Fix for blended finance: Open deal data and standardized reporting  

The tool that arguably has the most potential for unlocking private financing for emerging markets is chronically underutilized. Blended finance transactions, critics and champions agree, are too niche, too complex and too opaque to replicate and scale. These concerns, in turn, drive up risk perceptions and transaction costs and stunt impact.

The Columbia Center on Sustainable Investment offers a fix: A consolidated, open-access platform for deal-level details, including financial performance, risk allocation, concessionality levels, and realized impact.

And to keep it all straight, standardized reporting templates, term sheets, and key metrics to allow for comparability and benchmarking for investors across the risk spectrum. 

The Columbia Center’s new research, “From promise to performance: Reforming blended finance for scale,” produced with the SDG Impact Finance Initiative and Route 17, draws on more than 65 interviews with investors, development finance institutions, foundations, credit rating agencies, governments and academics. 

The new tools could build on existing data sets like Convergence Blended Finance’s database and loan performance data released by the Global Emerging Markets Risk Database Consortium, or GEMs, as well as Pitchbook.
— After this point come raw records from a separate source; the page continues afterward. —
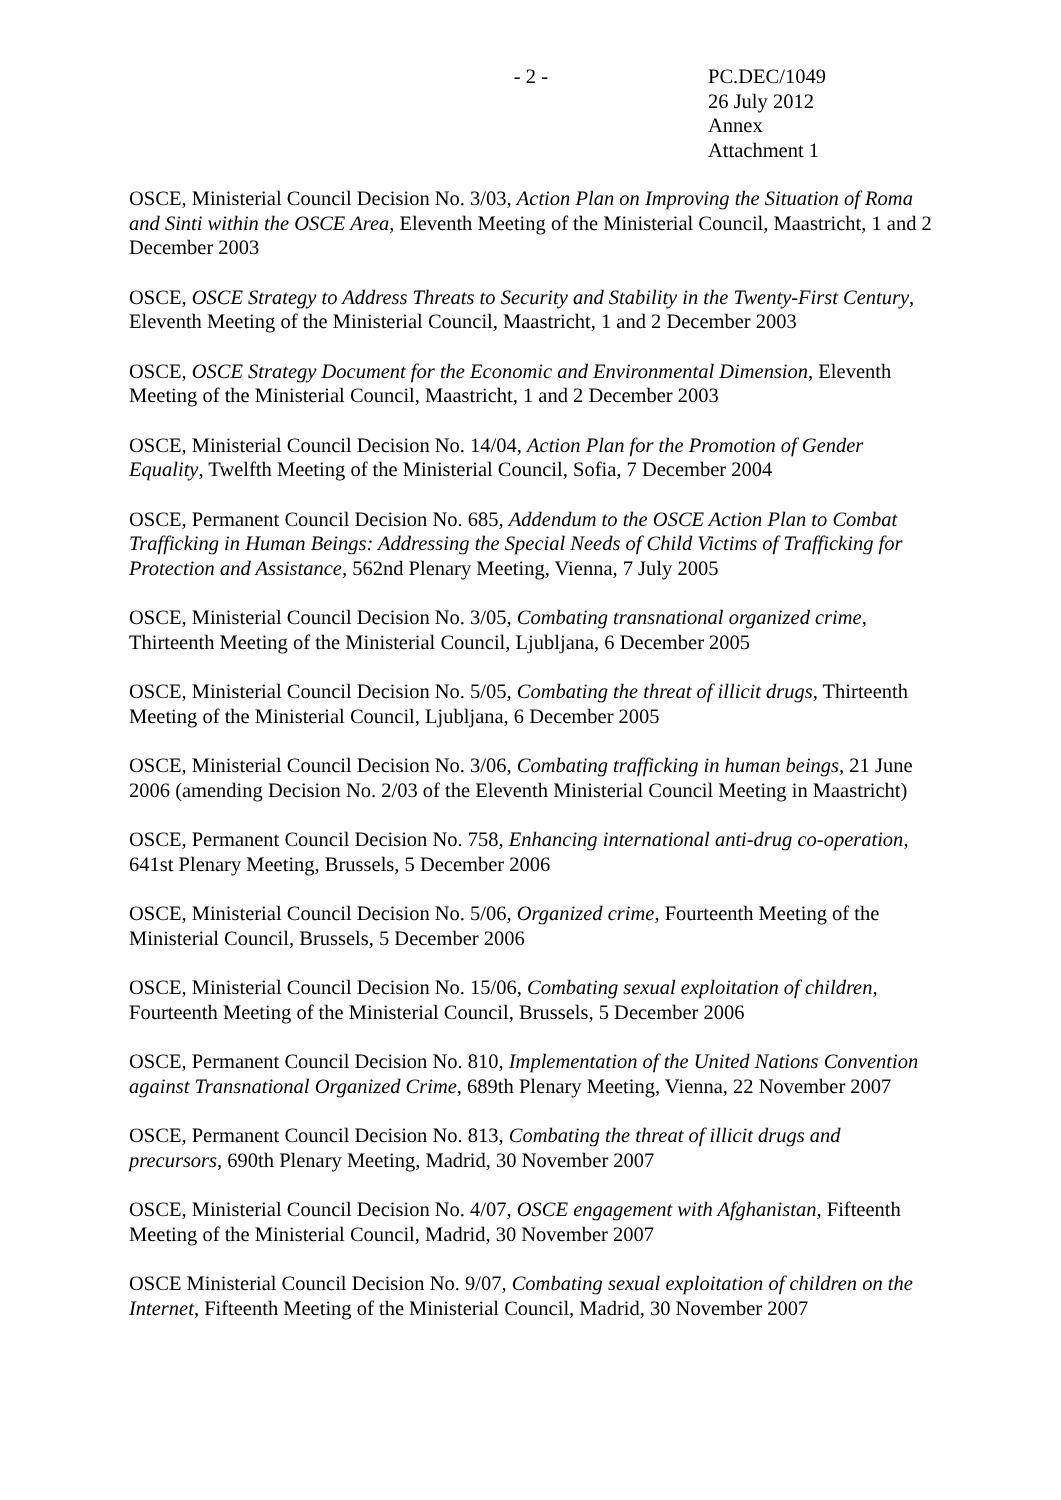- 2 - PC.DEC/1049
26 July 2012
Annex
Attachment 1
OSCE, Ministerial Council Decision No. 3/03, Action Plan on Improving the Situation of Roma and Sinti within the OSCE Area, Eleventh Meeting of the Ministerial Council, Maastricht, 1 and 2 December 2003
OSCE, OSCE Strategy to Address Threats to Security and Stability in the Twenty-First Century, Eleventh Meeting of the Ministerial Council, Maastricht, 1 and 2 December 2003
OSCE, OSCE Strategy Document for the Economic and Environmental Dimension, Eleventh Meeting of the Ministerial Council, Maastricht, 1 and 2 December 2003
OSCE, Ministerial Council Decision No. 14/04, Action Plan for the Promotion of Gender Equality, Twelfth Meeting of the Ministerial Council, Sofia, 7 December 2004
OSCE, Permanent Council Decision No. 685, Addendum to the OSCE Action Plan to Combat Trafficking in Human Beings: Addressing the Special Needs of Child Victims of Trafficking for Protection and Assistance, 562nd Plenary Meeting, Vienna, 7 July 2005
OSCE, Ministerial Council Decision No. 3/05, Combating transnational organized crime, Thirteenth Meeting of the Ministerial Council, Ljubljana, 6 December 2005
OSCE, Ministerial Council Decision No. 5/05, Combating the threat of illicit drugs, Thirteenth Meeting of the Ministerial Council, Ljubljana, 6 December 2005
OSCE, Ministerial Council Decision No. 3/06, Combating trafficking in human beings, 21 June 2006 (amending Decision No. 2/03 of the Eleventh Ministerial Council Meeting in Maastricht)
OSCE, Permanent Council Decision No. 758, Enhancing international anti-drug co-operation, 641st Plenary Meeting, Brussels, 5 December 2006
OSCE, Ministerial Council Decision No. 5/06, Organized crime, Fourteenth Meeting of the Ministerial Council, Brussels, 5 December 2006
OSCE, Ministerial Council Decision No. 15/06, Combating sexual exploitation of children, Fourteenth Meeting of the Ministerial Council, Brussels, 5 December 2006
OSCE, Permanent Council Decision No. 810, Implementation of the United Nations Convention against Transnational Organized Crime, 689th Plenary Meeting, Vienna, 22 November 2007
OSCE, Permanent Council Decision No. 813, Combating the threat of illicit drugs and precursors, 690th Plenary Meeting, Madrid, 30 November 2007
OSCE, Ministerial Council Decision No. 4/07, OSCE engagement with Afghanistan, Fifteenth Meeting of the Ministerial Council, Madrid, 30 November 2007
OSCE Ministerial Council Decision No. 9/07, Combating sexual exploitation of children on the Internet, Fifteenth Meeting of the Ministerial Council, Madrid, 30 November 2007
These tools “provide useful insights into the overall state of the market, and the characteristics of certain types of deals,” CCSI writes.

Those data sets, however, rely primarily on self-reported information without standardized formats, limiting their accuracy and comparability. 

“None offered the level of granularity, standardization, or reliability required to run a meaningful simulation,” the researchers found. The market remains “markedly opaque.”

Data transparency

The GEMs data in particular has been criticized for its lack of transparency. Little data has been released, and that which has, has been criticized for being too incremental.

“Every time someone decides to draw a line on how much data they will share, and how it should be aggregated, they’re depriving us of the creativity markets are capable of,” Thomas Venon of impact financial advisory firm Eighteen East told ImpactAlpha. “Stonewalling has, in this context, a very real developmental cost.”

Development finance institutions, which play a critical role in private market building and capital mobilization in emerging markets, are less forthcoming about transaction details and portfolio performance than the market would like.

“Even basic information relating to co-financing, concessionality and private capital mobilization isn’t being shared,” says Gary Forster of Publish What You Fund, a UK-based nonprofit that benchmarks DFIs on their transparency.

The OECD has issued guidance on deal transparency to unlock more commercial finance in emerging markets. But voluntary reporting remains sparse, largely because of confidentiality and non-disclosure agreements, which both Publish What You Fund and CCSI say are “overused.” 

As one practitioner put it, “the reason we do not have any specific impact data for the GEMs database or others is because of these contracts.” Investment professionals and other practitioners have limited ability to assess the effectiveness and value for money of blended-finance in low-income markets.

The lack of such data in turn fuels market uncertainty and inflates the cost of capital. 

“Non-transparent markets engender abuse,” one CEO of an emerging market investment firm told the researchers. 

https://impactalpha.com/to-catalyze-climate-capital-development-finance-institutions-are-pressed-to-publish-what-you-fund-2/

Complexity premium

Compounding the challenges of blended finance is what the researchers call a “complexity premium.” Most blended finance deals are highly tailored to each transaction and that results in extra legal, advisory and administrative expenditures. 

There are market efforts to standardize and streamline blended finance structuring. A report from British International Investment, the UK’s development finance institution, identified five replicable blended finance models, spanning equity and debt deals.

Moving blended finance from a niche to a scalable tool requires more sophisticated and institutionalized data infrastructure, the researchers say. That could propel blended finance into a mainstream vehicle for closing the multi-trillion-dollar gap for sustainable development and climate finance. 

“Equipped with [transparency and standards], blended finance can evolve into a mature marketplace,” the researchers write, “supporting the coordination of public and private sectors and capable of mobilizing private capital at scale.”